When faced with this dilemma, Allessi goes into vivid detail about how the book recording process works and the considerable stamina needed. She tells would be narrators about being sequestered behind two tightly closed doors in a teeny-tiny room with no air conditioning -- too noisy -- on your feet and using your voice for many hours. How many? For a professional narrator, the general ratio of recording time to finished book is generally about three-to-one, So if the final edited book is 10 hours in length, you'll be in the room for 30 hours. But, "If you're doing a 10-hour book and you're an amateur," says Jerry Maybrook of Los Angeles's production studio The Media Staff, "you'll be stuck in a closed box for 50 hours -- over six 8-hour days! And narrators are paid for the final edited length -- NOT for time spent recording." When they hear this, many writers take a pass, says Harper's Allessi.

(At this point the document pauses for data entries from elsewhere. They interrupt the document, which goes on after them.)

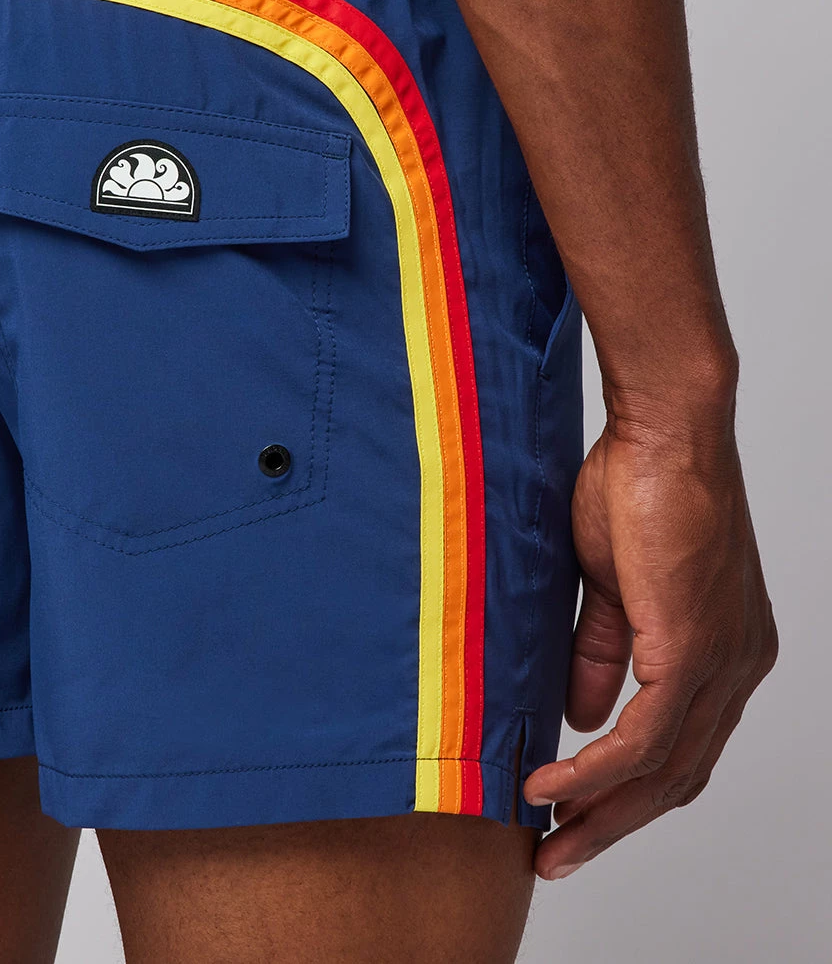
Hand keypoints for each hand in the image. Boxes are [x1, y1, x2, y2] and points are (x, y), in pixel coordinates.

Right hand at [522, 405, 777, 879]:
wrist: (666, 431)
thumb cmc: (638, 488)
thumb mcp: (612, 588)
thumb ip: (603, 654)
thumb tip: (581, 721)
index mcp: (727, 653)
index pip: (683, 750)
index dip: (629, 795)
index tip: (574, 818)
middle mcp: (739, 667)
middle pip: (679, 777)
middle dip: (613, 826)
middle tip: (557, 855)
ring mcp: (724, 662)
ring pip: (666, 770)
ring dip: (602, 813)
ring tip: (548, 837)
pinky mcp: (695, 648)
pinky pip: (645, 737)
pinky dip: (596, 772)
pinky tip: (554, 786)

Kay Weiss, a producer at Minneapolis's Highbridge Audio tells me, "We actually had a case once where the author started reading the fiction project for a day or so, and then decided it was just too difficult. He ended up backing out of the agreement to read, and we started over with a professional."

Too bad nobody told all this to Joel Stein, Time Magazine writer and author-narrator of his non-fiction Man Made: A Stupid Quest for Masculinity from Hachette. It's probably very clever and funny but hard to tell because it's all concealed by Mr. Stein's rapid, atonal narration.

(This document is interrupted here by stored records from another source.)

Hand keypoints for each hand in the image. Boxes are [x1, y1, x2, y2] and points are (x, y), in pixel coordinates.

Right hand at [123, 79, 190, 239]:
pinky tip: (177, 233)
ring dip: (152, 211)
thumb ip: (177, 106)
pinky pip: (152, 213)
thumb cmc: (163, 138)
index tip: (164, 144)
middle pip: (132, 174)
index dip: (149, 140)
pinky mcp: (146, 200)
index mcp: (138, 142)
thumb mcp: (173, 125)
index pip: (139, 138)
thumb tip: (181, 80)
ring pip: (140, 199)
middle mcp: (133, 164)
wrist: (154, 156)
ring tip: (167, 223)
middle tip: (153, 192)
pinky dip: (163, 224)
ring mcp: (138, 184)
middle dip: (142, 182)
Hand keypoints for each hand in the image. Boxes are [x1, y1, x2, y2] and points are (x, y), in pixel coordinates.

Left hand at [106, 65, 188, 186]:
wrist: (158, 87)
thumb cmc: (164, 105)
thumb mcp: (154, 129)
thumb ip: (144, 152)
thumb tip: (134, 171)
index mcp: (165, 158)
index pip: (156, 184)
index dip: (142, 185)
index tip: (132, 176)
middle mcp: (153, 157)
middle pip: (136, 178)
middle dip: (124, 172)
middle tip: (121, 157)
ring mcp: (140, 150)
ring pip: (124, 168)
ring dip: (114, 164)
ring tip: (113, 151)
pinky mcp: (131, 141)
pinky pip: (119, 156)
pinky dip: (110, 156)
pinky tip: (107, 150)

What makes an effective audiobook narration is somewhat elusive. Media Staff's Maybrook calls it good story-telling, like ghost stories told around the campfire.

Narrating is less than full-blown acting and more than your everyday conversation. "It's a different skill." says 25-year veteran producer-director Linda Korn, who has more than 1,200 audiobooks to her credit. "With fiction, you're painting a picture with words. You want the narrators voice to be secondary, to get out of the way, to disappear. An actor, on the other hand, is trained to be very present. The wrong reader can do a lot of damage."

"You have to understand the music of the writing," says the multi-faceted actress and author Marilu Henner, whose latest, Total Memory Makeover: Uncover Your Past, Take Charge of Your Future, is one of four of her books she's recorded for Simon & Shuster and HarperCollins. "It's like playing an instrument more that it is acting. You have to know where the accent is in the sentence and which word is important. Verbs are probably the most significent thing." She's won the audiobook industry's Audie Award for her narration and talks about the different rhythms and musical movements in an audiobook. "A list of tips in a how-to-book has a different rhythm than a dream-like memory, or a funny story or a sexy sequence."Makes sense -- unless, of course, you're musically tone deaf.

So, Ms. or Mr. Writer, you may be hot stuff on the best-seller lists with approval over who does your audiobook narration, but do yourself a favor: if the producer starts talking about difficulties of audiobook recording, they're probably telling you to keep your voice on the page, not on the CD.